Stored data entries ▸
=== Begin Enclosure ===
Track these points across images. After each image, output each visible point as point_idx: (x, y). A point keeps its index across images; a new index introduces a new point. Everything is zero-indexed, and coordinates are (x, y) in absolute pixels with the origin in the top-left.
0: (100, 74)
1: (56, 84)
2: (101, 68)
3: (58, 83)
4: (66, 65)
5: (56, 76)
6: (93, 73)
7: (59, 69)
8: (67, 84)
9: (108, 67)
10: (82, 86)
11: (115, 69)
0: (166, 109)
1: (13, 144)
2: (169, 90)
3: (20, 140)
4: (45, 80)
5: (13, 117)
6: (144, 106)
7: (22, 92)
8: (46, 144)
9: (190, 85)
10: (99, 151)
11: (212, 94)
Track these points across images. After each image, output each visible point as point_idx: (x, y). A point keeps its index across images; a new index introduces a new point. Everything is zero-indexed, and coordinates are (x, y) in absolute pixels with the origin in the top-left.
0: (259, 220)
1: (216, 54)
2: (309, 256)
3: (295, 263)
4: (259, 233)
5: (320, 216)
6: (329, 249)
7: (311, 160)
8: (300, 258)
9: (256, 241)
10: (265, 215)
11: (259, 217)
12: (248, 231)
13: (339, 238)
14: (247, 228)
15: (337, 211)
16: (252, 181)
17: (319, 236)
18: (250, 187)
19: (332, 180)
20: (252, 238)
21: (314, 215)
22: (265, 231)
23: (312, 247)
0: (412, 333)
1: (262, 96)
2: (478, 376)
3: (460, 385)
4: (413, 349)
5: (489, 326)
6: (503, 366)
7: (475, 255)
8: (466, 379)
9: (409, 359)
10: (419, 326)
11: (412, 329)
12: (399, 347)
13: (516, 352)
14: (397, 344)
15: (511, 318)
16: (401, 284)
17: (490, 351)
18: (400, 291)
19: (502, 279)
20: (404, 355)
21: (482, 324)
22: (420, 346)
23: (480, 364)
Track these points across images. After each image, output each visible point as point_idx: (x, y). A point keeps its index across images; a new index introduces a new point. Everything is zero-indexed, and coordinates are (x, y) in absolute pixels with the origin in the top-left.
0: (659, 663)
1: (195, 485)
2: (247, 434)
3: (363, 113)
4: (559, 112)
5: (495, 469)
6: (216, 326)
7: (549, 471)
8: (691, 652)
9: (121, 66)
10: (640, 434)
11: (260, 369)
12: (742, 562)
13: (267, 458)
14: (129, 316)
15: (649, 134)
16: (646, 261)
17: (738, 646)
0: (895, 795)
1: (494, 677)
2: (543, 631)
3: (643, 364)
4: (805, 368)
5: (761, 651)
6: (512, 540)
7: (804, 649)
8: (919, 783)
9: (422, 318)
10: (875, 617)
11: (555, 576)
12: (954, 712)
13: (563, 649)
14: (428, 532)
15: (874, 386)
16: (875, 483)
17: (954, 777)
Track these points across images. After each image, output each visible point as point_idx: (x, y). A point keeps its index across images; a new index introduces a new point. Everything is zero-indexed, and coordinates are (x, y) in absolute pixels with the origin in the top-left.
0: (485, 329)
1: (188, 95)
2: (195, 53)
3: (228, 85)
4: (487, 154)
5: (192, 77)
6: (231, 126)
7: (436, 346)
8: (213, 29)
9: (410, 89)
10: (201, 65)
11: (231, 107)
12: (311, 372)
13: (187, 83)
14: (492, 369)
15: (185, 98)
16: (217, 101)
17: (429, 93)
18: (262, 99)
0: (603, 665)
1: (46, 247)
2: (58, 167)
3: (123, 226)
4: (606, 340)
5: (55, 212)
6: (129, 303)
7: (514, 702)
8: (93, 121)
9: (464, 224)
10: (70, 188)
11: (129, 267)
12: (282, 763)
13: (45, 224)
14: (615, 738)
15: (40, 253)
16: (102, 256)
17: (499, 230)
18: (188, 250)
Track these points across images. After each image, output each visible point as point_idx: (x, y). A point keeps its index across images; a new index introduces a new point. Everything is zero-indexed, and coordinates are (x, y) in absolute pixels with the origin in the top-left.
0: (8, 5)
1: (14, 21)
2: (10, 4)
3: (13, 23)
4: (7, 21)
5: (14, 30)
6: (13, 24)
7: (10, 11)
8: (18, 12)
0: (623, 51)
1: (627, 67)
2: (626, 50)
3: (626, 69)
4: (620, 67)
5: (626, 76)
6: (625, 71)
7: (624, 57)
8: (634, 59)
=== End Enclosure ===
After locating the line holding "2: (195, 53)" above, output exactly that line and every line after it through the line holding "17: (429, 93)". Include nothing else.

Exercise output ▸
2: (195, 53)
3: (228, 85)
4: (487, 154)
5: (192, 77)
6: (231, 126)
7: (436, 346)
8: (213, 29)
9: (410, 89)
10: (201, 65)
11: (231, 107)
12: (311, 372)
13: (187, 83)
14: (492, 369)
15: (185, 98)
16: (217, 101)
17: (429, 93)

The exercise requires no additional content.